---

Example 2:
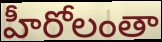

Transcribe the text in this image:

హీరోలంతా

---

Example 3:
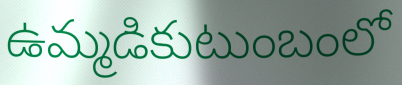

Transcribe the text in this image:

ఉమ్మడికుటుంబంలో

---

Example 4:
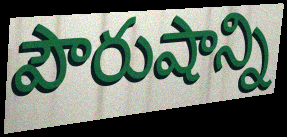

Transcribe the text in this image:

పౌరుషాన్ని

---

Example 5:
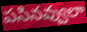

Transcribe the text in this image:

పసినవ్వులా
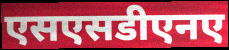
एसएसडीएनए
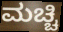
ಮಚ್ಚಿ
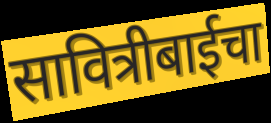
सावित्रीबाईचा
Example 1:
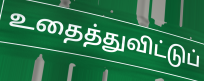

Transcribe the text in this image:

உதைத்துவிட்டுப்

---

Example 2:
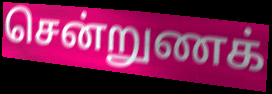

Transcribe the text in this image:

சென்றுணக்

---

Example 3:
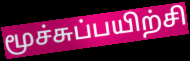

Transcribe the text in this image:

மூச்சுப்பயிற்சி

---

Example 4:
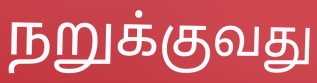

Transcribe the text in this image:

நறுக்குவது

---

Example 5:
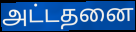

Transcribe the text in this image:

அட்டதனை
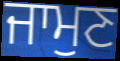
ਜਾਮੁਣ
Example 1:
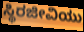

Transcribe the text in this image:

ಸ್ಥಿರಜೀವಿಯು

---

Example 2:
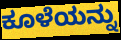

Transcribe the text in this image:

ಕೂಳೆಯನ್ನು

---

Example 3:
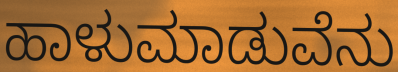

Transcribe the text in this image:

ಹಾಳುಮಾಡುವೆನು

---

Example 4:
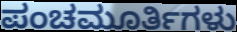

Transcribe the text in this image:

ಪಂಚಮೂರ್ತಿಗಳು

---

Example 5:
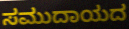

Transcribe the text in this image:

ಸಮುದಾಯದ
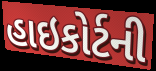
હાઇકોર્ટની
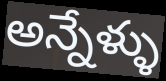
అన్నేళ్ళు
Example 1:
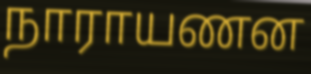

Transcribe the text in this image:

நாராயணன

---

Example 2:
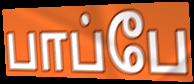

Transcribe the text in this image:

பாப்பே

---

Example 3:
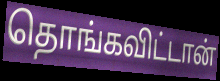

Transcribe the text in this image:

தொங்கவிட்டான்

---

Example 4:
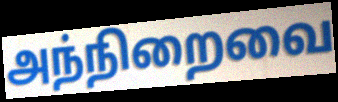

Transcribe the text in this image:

________________________________________

The pictures are to be omitted, and the rest of the listing is to be transcribed exactly.

---

Example 2:

Transcribe the text in this image:

హీరోలంతా

---

Example 3:

Transcribe the text in this image:

ఉమ్మడికుటుంబంలో

---

Example 4:

Transcribe the text in this image:

పౌరుషాన్ని

---

Example 5:

Transcribe the text in this image:

పసినవ్వులా
एसएसडीएनए
ಮಚ್ಚಿ
सावित्रीबाईचा
Example 1:

Transcribe the text in this image:

உதைத்துவிட்டுப்

---

Example 2:

Transcribe the text in this image:

சென்றுணக்

---

Example 3:

Transcribe the text in this image:

மூச்சுப்பயிற்சி

---

Example 4:

Transcribe the text in this image:

நறுக்குவது

---

Example 5:

Transcribe the text in this image:

அட்டதனை
ਜਾਮੁਣ
Example 1:

Transcribe the text in this image:

ಸ್ಥಿರಜೀವಿಯು

---

Example 2:

Transcribe the text in this image:

ಕೂಳೆಯನ್ನು

---

Example 3:

Transcribe the text in this image:

ಹಾಳುಮಾಡುವೆನು

---

Example 4:

Transcribe the text in this image:

ಪಂಚಮೂರ್ತಿಗಳು

---

Example 5:

Transcribe the text in this image:

ಸಮುದಾಯದ
હાઇકોર્ટની
అన్నేళ్ళు
Example 1:

Transcribe the text in this image:

நாராயணன

---

Example 2:

Transcribe the text in this image:

பாப்பே

---

Example 3:

Transcribe the text in this image:

தொங்கவிட்டான்

---

Example 4:

Transcribe the text in this image:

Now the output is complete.